▶ **Task objective**
Write out the lines below as a JSON list of strings, with one string for each line and no blank lines. Leave the pictures out.

▶ **Stored rows**
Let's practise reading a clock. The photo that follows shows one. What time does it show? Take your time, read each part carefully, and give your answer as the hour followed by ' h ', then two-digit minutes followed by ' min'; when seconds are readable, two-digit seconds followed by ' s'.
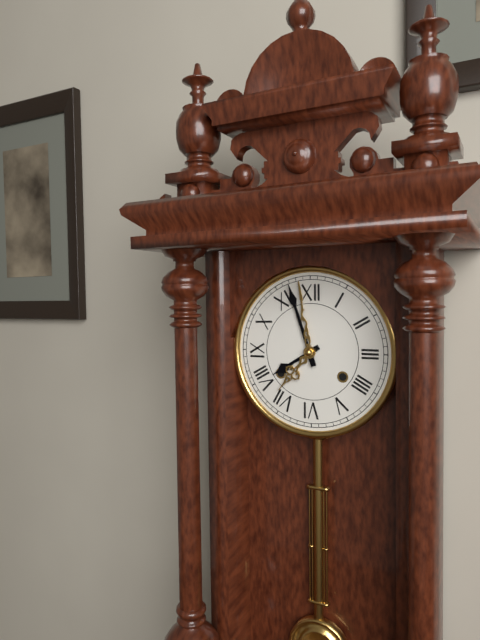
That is 7 h 57 min
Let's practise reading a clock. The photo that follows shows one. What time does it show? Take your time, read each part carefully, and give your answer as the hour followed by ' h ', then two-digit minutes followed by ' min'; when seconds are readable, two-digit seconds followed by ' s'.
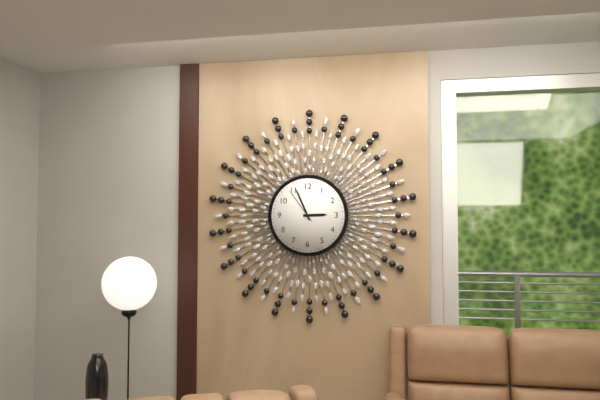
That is 2 h 56 min
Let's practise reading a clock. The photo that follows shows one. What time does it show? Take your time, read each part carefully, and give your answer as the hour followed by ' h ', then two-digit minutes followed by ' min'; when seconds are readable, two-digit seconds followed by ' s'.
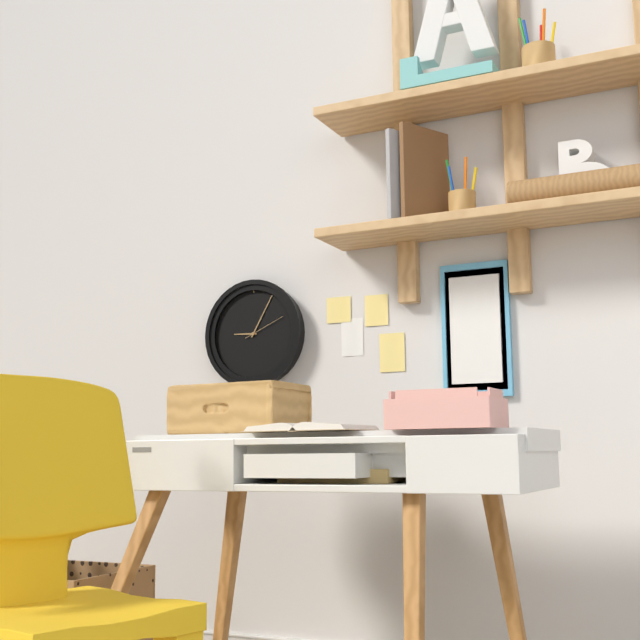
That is 9 h 05 min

▶ **Task output**
[
  "Let's practise reading a clock. The photo that follows shows one. What time does it show? Take your time, read each part carefully, and give your answer as the hour followed by ' h ', then two-digit minutes followed by ' min'; when seconds are readable, two-digit seconds followed by ' s'.",
  "That is 7 h 57 min",
  "Let's practise reading a clock. The photo that follows shows one. What time does it show? Take your time, read each part carefully, and give your answer as the hour followed by ' h ', then two-digit minutes followed by ' min'; when seconds are readable, two-digit seconds followed by ' s'.",
  "That is 2 h 56 min",
  "Let's practise reading a clock. The photo that follows shows one. What time does it show? Take your time, read each part carefully, and give your answer as the hour followed by ' h ', then two-digit minutes followed by ' min'; when seconds are readable, two-digit seconds followed by ' s'.",
  "That is 9 h 05 min"
]